Brothers and sisters, we are often lost. We are often confused and led astray by the many temptations of this Vanity Fair we are wandering through as pilgrims on the road to the Celestial City. There are many reasons for this, but the result is always the same. When we lose the path, when we get lost, we suffer. But, as Christians, we know that there is always One who will come to our rescue. With infinite kindness, love, and mercy, Jesus will guide us back onto the righteous path, the narrow path that leads to the green pastures and the flowing waters of our heavenly home. Jesus is our Good Shepherd, our loving Savior. His love and his concern for us is infinite and inextinguishable.

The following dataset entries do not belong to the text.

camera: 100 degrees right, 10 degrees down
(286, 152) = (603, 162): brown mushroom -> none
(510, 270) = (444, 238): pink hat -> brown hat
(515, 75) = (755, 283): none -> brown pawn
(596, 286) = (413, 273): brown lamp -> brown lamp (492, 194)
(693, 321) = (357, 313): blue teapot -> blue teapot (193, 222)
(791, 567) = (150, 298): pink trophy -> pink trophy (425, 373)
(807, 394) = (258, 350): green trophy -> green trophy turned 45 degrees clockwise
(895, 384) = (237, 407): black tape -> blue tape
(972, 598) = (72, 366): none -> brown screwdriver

It is the path of righteousness that we often stray from. It is the one and only true path to our hoped for destination. There are countless other paths that “appear” to be good paths. Some purport to be “shortcuts” to our destination, but lead nowhere. Some appeal to us as ways to immediate pleasures; supposedly innocent, momentary diversions of one kind or another. Others make no bones about being rebellious tracks that make their own ways, their own destinations. They have names like, “I did it my way.” Or “It’s all about me.” In every case, they all lead to ends we did not intend or desire. There is only one path that leads us home; the path of righteousness.

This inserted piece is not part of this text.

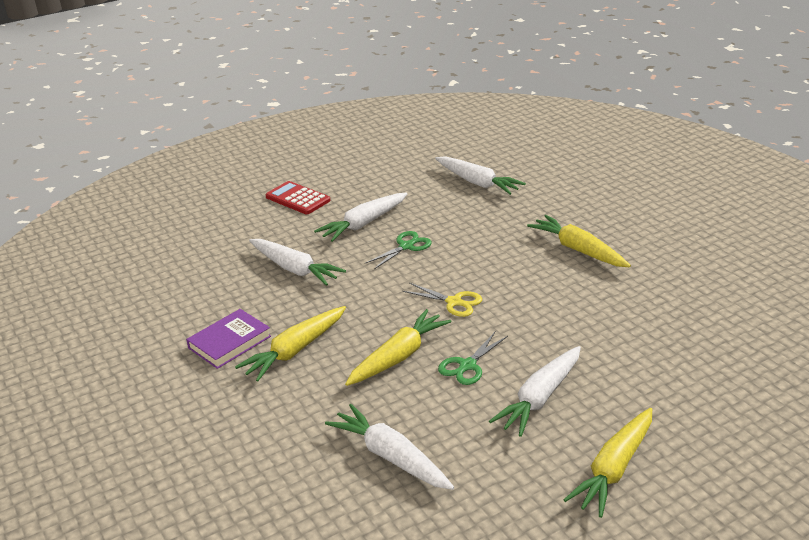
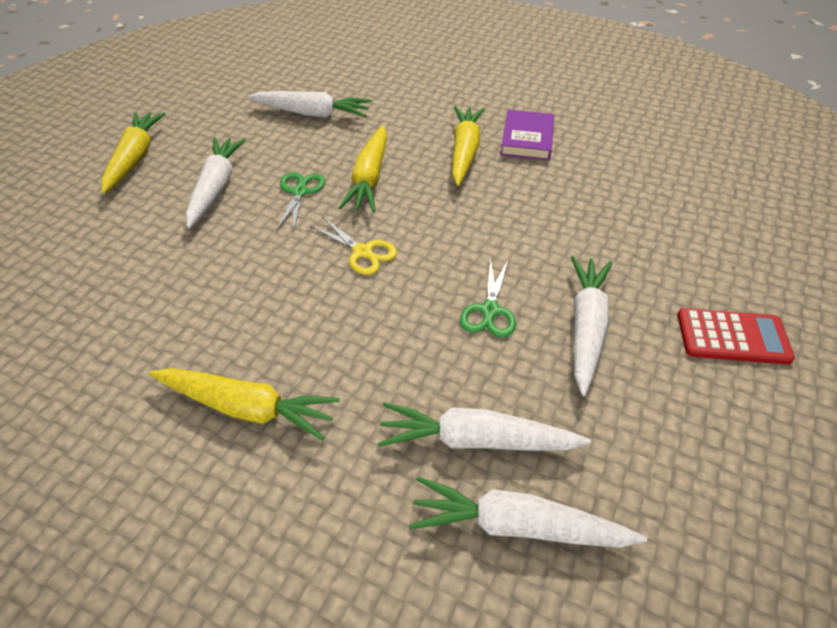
camera: 145 degrees right, 15 degrees up
(294, 269) = (575, 226): white carrot -> white carrot (477, 440)
(454, 302) = (362, 252): yellow scissors -> yellow scissors turned 135 degrees counterclockwise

To be righteous in this world is not easy. Righteousness is a matter of moral character. While we are born with the instinct for this, because of our fallen nature, we have to work hard, even struggle, to develop the habits of moral character over the length of our lives. Though these habits do not come easy, when they are acquired, they become our shield and our strength in the face of life’s many challenging or tempting appeals to go down its many and varied “roads to perdition.” As Christians we know our guide. Jesus is our moral compass, our guide, our shepherd. We need only look to him, listen to his word, and follow in his ways in order to find our way home. Though this is not easy, with God on our side, who can be against us? If we willingly pick up the crosses of our lives and follow him, he will guide us home. Thanks be to our Good and Kind Shepherd.
For your name’s sake, Jesus, we desire to follow you down the path of righteousness to our heavenly home. In you we place our faith, our hope, and our love. Help us to grow more confident in our faith and our knowledge of you each day. We ask this in your name, Jesus. Amen!